• ENTRIES:
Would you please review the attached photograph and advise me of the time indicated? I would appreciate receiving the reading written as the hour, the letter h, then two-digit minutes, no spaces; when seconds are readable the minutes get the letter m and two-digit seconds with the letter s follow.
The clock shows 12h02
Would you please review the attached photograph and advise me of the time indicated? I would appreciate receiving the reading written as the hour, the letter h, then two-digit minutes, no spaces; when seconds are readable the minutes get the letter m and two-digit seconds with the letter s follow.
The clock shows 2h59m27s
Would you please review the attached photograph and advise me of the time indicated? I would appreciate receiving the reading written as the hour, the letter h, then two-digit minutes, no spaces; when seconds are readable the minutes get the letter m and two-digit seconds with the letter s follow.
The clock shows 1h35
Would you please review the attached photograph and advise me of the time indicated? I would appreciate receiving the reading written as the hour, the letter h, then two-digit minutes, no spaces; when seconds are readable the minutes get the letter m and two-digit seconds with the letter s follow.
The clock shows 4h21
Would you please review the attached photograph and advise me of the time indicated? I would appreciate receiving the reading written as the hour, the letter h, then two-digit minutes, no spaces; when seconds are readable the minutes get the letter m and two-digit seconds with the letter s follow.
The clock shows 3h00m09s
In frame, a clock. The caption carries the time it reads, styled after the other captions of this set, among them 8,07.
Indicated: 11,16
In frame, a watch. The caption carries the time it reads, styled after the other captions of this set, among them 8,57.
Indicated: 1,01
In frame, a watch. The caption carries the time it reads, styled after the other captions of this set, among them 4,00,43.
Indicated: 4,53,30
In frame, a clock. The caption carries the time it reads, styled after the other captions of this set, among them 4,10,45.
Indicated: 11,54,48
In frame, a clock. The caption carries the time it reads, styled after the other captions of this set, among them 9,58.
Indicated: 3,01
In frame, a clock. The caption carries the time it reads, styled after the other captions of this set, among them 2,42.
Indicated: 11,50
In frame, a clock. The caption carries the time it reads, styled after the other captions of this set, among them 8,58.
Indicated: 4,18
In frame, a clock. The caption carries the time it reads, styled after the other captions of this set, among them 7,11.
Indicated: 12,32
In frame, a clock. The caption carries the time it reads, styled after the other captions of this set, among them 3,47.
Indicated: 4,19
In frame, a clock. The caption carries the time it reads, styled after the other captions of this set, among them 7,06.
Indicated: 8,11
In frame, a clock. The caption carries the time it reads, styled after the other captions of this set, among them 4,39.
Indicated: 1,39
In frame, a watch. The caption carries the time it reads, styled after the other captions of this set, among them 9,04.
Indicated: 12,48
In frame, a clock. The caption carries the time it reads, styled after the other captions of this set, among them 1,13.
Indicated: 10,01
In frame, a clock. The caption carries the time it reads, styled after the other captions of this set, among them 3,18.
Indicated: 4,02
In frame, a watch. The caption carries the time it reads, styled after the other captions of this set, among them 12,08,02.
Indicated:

• WHAT IS BEING ASKED: Please transcribe all of the records above word for word, line by line, without changing anything.

• FINISHED TASK:
Would you please review the attached photograph and advise me of the time indicated? I would appreciate receiving the reading written as the hour, the letter h, then two-digit minutes, no spaces; when seconds are readable the minutes get the letter m and two-digit seconds with the letter s follow.
The clock shows 12h02
Would you please review the attached photograph and advise me of the time indicated? I would appreciate receiving the reading written as the hour, the letter h, then two-digit minutes, no spaces; when seconds are readable the minutes get the letter m and two-digit seconds with the letter s follow.
The clock shows 2h59m27s
Would you please review the attached photograph and advise me of the time indicated? I would appreciate receiving the reading written as the hour, the letter h, then two-digit minutes, no spaces; when seconds are readable the minutes get the letter m and two-digit seconds with the letter s follow.
The clock shows 1h35
Would you please review the attached photograph and advise me of the time indicated? I would appreciate receiving the reading written as the hour, the letter h, then two-digit minutes, no spaces; when seconds are readable the minutes get the letter m and two-digit seconds with the letter s follow.
The clock shows 4h21
Would you please review the attached photograph and advise me of the time indicated? I would appreciate receiving the reading written as the hour, the letter h, then two-digit minutes, no spaces; when seconds are readable the minutes get the letter m and two-digit seconds with the letter s follow.
The clock shows 3h00m09s
In frame, a clock. The caption carries the time it reads, styled after the other captions of this set, among them 8,07.
Indicated: 11,16
In frame, a watch. The caption carries the time it reads, styled after the other captions of this set, among them 8,57.
Indicated: 1,01
In frame, a watch. The caption carries the time it reads, styled after the other captions of this set, among them 4,00,43.
Indicated: 4,53,30
In frame, a clock. The caption carries the time it reads, styled after the other captions of this set, among them 4,10,45.
Indicated: 11,54,48
In frame, a clock. The caption carries the time it reads, styled after the other captions of this set, among them 9,58.
Indicated: 3,01
In frame, a clock. The caption carries the time it reads, styled after the other captions of this set, among them 2,42.
Indicated: 11,50
In frame, a clock. The caption carries the time it reads, styled after the other captions of this set, among them 8,58.
Indicated: 4,18
In frame, a clock. The caption carries the time it reads, styled after the other captions of this set, among them 7,11.
Indicated: 12,32
In frame, a clock. The caption carries the time it reads, styled after the other captions of this set, among them 3,47.
Indicated: 4,19
In frame, a clock. The caption carries the time it reads, styled after the other captions of this set, among them 7,06.
Indicated: 8,11
In frame, a clock. The caption carries the time it reads, styled after the other captions of this set, among them 4,39.
Indicated: 1,39
In frame, a watch. The caption carries the time it reads, styled after the other captions of this set, among them 9,04.
Indicated: 12,48
In frame, a clock. The caption carries the time it reads, styled after the other captions of this set, among them 1,13.
Indicated: 10,01
In frame, a clock. The caption carries the time it reads, styled after the other captions of this set, among them 3,18.
Indicated: 4,02
In frame, a watch. The caption carries the time it reads, styled after the other captions of this set, among them 12,08,02.
Indicated:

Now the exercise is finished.